If you're unfamiliar with LDAP or your organization's directory services configuration you should consult with your network administrator. You may also want to download an LDAP client browser to view and test your LDAP network servers. The Softerra LDAP Browser is a freeware product that you can use to browse and query your LDAP servers; visit the
Softerra download page and click the "LDAP Browser X.Y" tab.
LDAP Search Option
If your LDAP system uses an additional mapping layer between email usernames and security principal account names, it is possible to configure LabKey Server to search for these account names prior to authentication. For example, a username that the LDAP server accepts for authentication might look like 'JEckels', while a user's email address is 'josh.eckels@labkey.com'. Once this alternate mode is activated, instead of an LDAP template, you would provide credentials and a source database in which to look up the security principal account names. To enable:
- Add LDAP configuration settings to the labkey.xml configuration file, inside the <context> element. For example:
<Environment name="ldapSearch_username" value="ldapAdmin@email.org" type="java.lang.String" override="false"/>
<Environment name="ldapSearch_password" value="***" type="java.lang.String" override="false"/>
<Environment name="ldapSearch_searchBase" value="dc=email,dc=org" type="java.lang.String" override="false"/>
<Environment name="ldapSearch_lookupField" value="userPrincipalName" type="java.lang.String" override="false"/>
<Environment name="ldapSearch_searchTemplate" value="(&(objectClass=user)(userPrincipalName=${email}))" type="java.lang.String" override="false"/>
- "ldapSearch_username" is the email address of the LDAP user who has permission to "search" your LDAP directory.
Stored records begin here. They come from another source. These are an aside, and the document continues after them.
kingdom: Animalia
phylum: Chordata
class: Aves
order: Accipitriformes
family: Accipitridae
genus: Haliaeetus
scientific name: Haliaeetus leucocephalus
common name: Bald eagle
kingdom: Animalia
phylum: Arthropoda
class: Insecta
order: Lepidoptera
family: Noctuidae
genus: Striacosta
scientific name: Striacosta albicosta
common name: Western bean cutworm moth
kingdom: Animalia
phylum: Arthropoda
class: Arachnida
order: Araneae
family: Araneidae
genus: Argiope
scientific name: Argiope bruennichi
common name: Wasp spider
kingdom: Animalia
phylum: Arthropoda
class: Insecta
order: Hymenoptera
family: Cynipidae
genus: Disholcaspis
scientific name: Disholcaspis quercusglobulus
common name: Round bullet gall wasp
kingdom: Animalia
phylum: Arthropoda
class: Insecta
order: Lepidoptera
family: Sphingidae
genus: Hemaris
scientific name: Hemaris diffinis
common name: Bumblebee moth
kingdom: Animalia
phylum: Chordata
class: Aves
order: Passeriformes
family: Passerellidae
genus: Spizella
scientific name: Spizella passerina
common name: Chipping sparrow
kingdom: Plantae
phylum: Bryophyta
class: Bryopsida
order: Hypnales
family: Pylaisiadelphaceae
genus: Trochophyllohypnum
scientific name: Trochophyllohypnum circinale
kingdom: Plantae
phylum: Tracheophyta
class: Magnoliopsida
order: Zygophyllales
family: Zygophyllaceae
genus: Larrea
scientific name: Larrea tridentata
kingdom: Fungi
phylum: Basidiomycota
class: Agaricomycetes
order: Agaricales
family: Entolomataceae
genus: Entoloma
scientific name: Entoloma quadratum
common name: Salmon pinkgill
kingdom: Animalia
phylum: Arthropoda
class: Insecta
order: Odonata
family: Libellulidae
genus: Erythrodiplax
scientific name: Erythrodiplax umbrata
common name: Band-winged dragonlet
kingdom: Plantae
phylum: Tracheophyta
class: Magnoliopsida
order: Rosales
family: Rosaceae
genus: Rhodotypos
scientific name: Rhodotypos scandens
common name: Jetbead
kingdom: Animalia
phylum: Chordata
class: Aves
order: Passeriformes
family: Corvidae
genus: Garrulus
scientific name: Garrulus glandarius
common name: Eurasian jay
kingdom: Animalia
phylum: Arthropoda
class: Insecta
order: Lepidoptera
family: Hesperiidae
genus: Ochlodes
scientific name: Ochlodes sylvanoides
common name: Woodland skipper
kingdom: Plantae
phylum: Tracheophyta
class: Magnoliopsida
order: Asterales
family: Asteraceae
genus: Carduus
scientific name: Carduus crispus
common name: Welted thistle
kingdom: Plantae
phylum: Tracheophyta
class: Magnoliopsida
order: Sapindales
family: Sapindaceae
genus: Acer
- "ldapSearch_password" is the password for the LDAP user specified with "ldapSearch_username"
- "ldapSearch_searchBase" is the searchBase to be used. This could be the root of your directory or the base which contains all of your user accounts.
- "ldapSearch_lookupField" is the optional field to use as a login following the LDAP search. (Default: "sAMAccountName")
- "ldapSearch_searchTemplate" is the optional filter to apply during the LDAP search. Valid substitution patterns are ${email} and ${uid}. (Default: "(&(objectClass=user)(mail=${email}))")
- Restart your Tomcat server.
When this is properly configured, when a user attempts to authenticate to the LabKey Server, the server connects to the LDAP server using the "ldapSearch_username" and "ldapSearch_password" in the labkey.xml file. It will use "ldapSearch_searchBase" as the search base, and look for any LDAP user account which is associated with the email address provided by the user (optionally, a custom filter may be used by specifying "ldapSearch_searchTemplate"). If a matching account is found, the LabKey Server makes a separate authentication attempt using the value of the "ldapSearch_lookupField" field from the LDAP entry found and the password provided by user at the login screen.